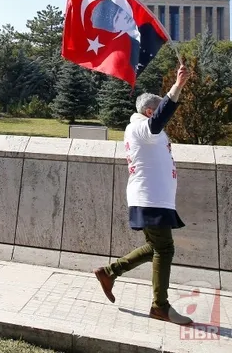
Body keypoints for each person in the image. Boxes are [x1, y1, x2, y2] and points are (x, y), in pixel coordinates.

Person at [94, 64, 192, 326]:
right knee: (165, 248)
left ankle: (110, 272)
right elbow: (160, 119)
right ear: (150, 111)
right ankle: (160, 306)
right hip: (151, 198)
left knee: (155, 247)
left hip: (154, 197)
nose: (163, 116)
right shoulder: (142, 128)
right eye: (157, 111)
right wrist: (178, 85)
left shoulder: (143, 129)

□ □ □ □ □

**TASK TO COMPLETE**.
All that is needed is the number of lines in the material containing the string "left".

**ANSWER AREA**.
4